12 Responses to “When is a traitor not a traitor?”

  1. It’s often a matter of definition or history, I tend to judge traitors by what they do to me and my country, not how they define themselves.

  2. Traitor seems too strong.
    Heath wanted to be in Europe as he looked into the books and saw UK decline to the level of Spain. It was EU or USA and neither really wanted us.

    Gordon Brown reneged on an the firmest possible promise to a referendum on the Lisbon Treaty. But he also kept sterling from the Euro against the wishes of Blair.

    Thatcher who told the French Non! also signed Maastricht.

    A true traitor must be Pétain. Not only led his country to a defeat in a world record beating time, but sold out both his own countrymen and his allies to the enemy. Turned the rump of the liberal third republic into autocratic Vichy state with himself holding all the power. Gave instructions to fight his former allies and capitulated again when the Nazis came back.
    A traitor of the first order and sentenced to death by firing squad. Commuted to life imprisonment he died in 1951.

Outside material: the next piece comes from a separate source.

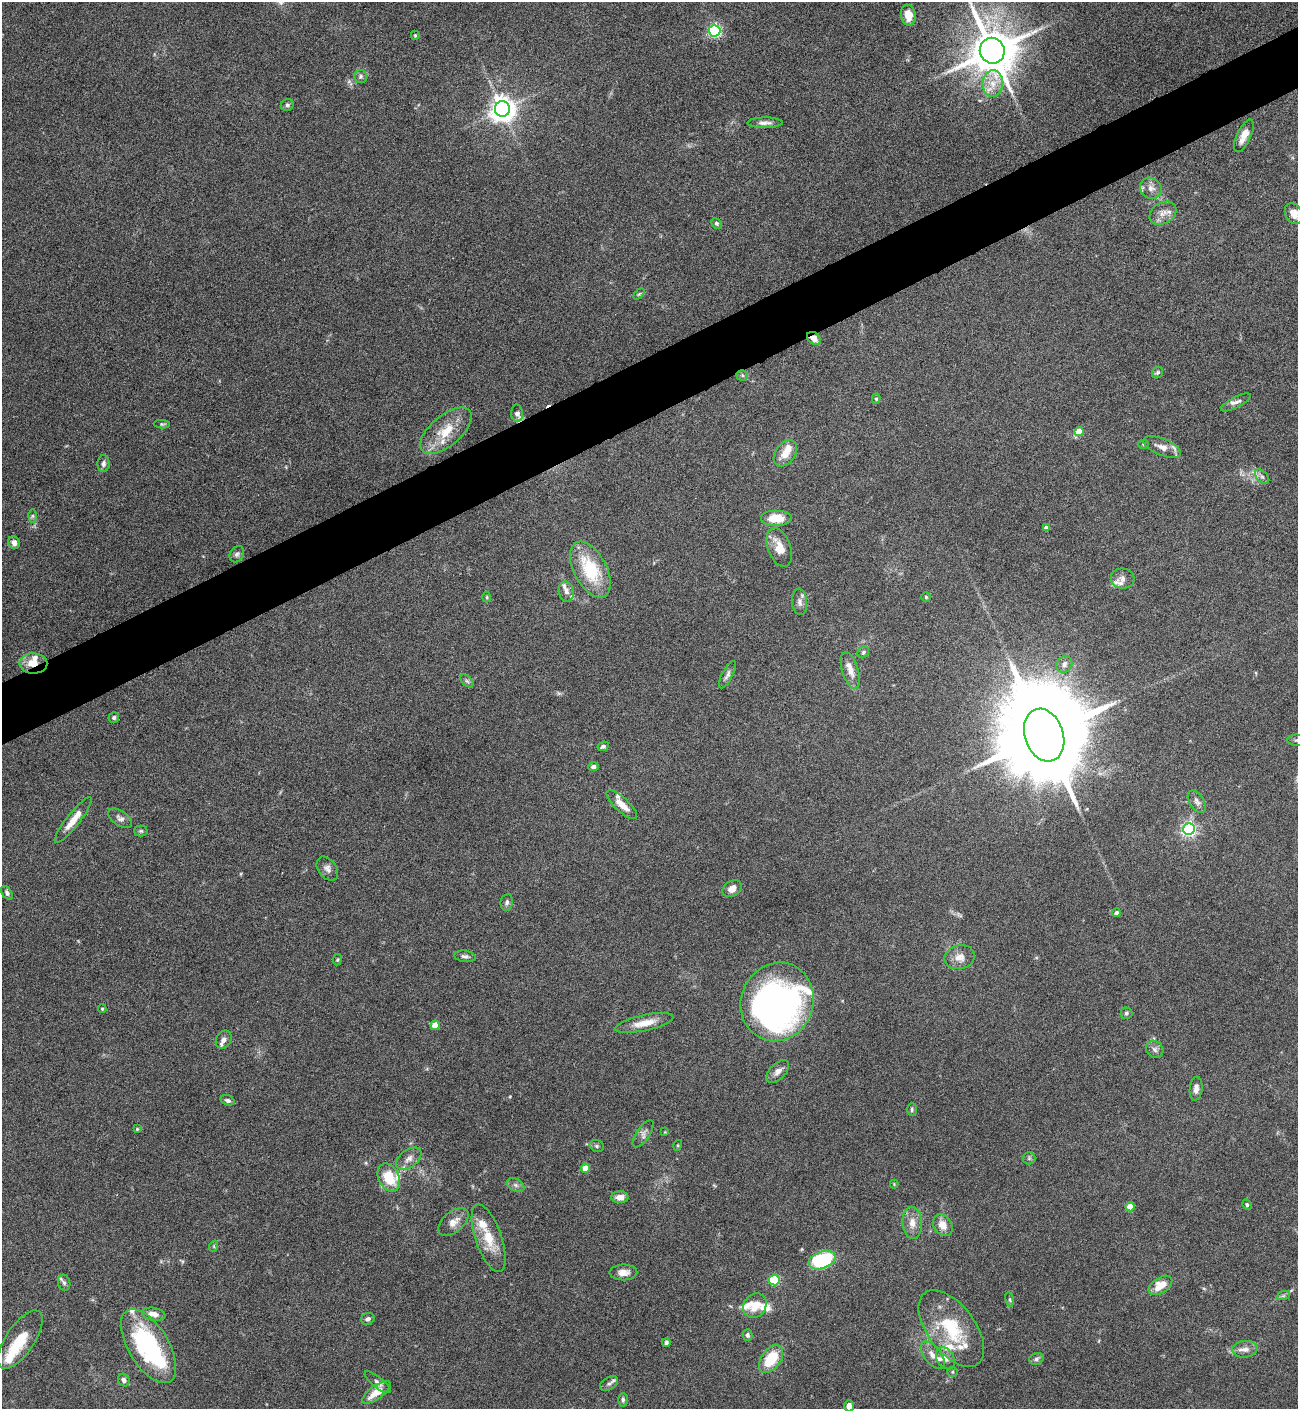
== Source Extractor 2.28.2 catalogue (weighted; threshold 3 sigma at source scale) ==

    Why did France’s greatest hero do it? Age probably. Never, never put an 80 year old general in charge.

  3. QM – not a bad definition.

    Bill – what do you say about the Connaught Hotel meetings, for the purpose of removing anti-EU comment in the media?

  4. I don’t know the truth of the claims that officials told Heath that UK sovereignty would be completely gone by the end of the 20th century.
    Heath must have been aware of the consequences of joining up, but thought that it wouldn’t matter as all laws would have to be passed in Brussels, under the eyes of euro MPs first.

    Heath was wrong. Wrong on many things. Like Brown he could never begin to admit to that. But was he a traitor or just misguided?

    {I am only 50 pages into
    When the lights went out. I should have a better view once I’ve finished it.
    I was only 6 in 1971, so my memory is more Mary, Mungo and Midge.}

  5. I think you need to change your dentist!!!

  6. I was 6 in 1971 but I knew what Heath was.

    Guess I was just a smarter child.

  7. Harold Wilson recognised that belonging to the Common Market would eventually lead to the loss of sovereignty
    to brussels so Heath knew exactly what he was doing.
    In my mind the whole of the british establishment including the Monarchy is now Vichy and should be treated as the enemy within.

  8. Heath should be dug up and what’s left of his corpse abused.

    Some time ago I read declassified documents concerning his meetings with President Pompidou prior to Britain joining the EEC, and it was crystal clear what the long-term goals were, and that these were concealed from the British people by an avalanche of lies.

    The Thatcher Foundation had got these documents under FOI.

    http://www.margaretthatcher.org/archive/heath-eec.asp

  9. Abusing corpses? how charming

  10. In a Multi-Racial or Multi-cultural it is almost impossible for
    the concept of loyalty to be enforced because people of different backgrounds invariably gravitate towards their own
    ethnic or religious group.All of the 7/7 bombers had British
    citizenship and (i think) were born here,but they allied themselves with the interests of their ethnic group.The same
    can be said of Many I.R.A. sympathisers either born inside or
    outside the U.K..The old adage “Blood is thicker than water”
    and the “Kitten in a kipper box”are classic examples of the inherent problems built into an idea of Multi racial harmony.

  11. This would constitute an attack on Nation States, ie, an enemy

  12. My wife was born outside of U.k. and yet you could not find anybody more loyal to the Idea of England or Britain…some kitten some kipper.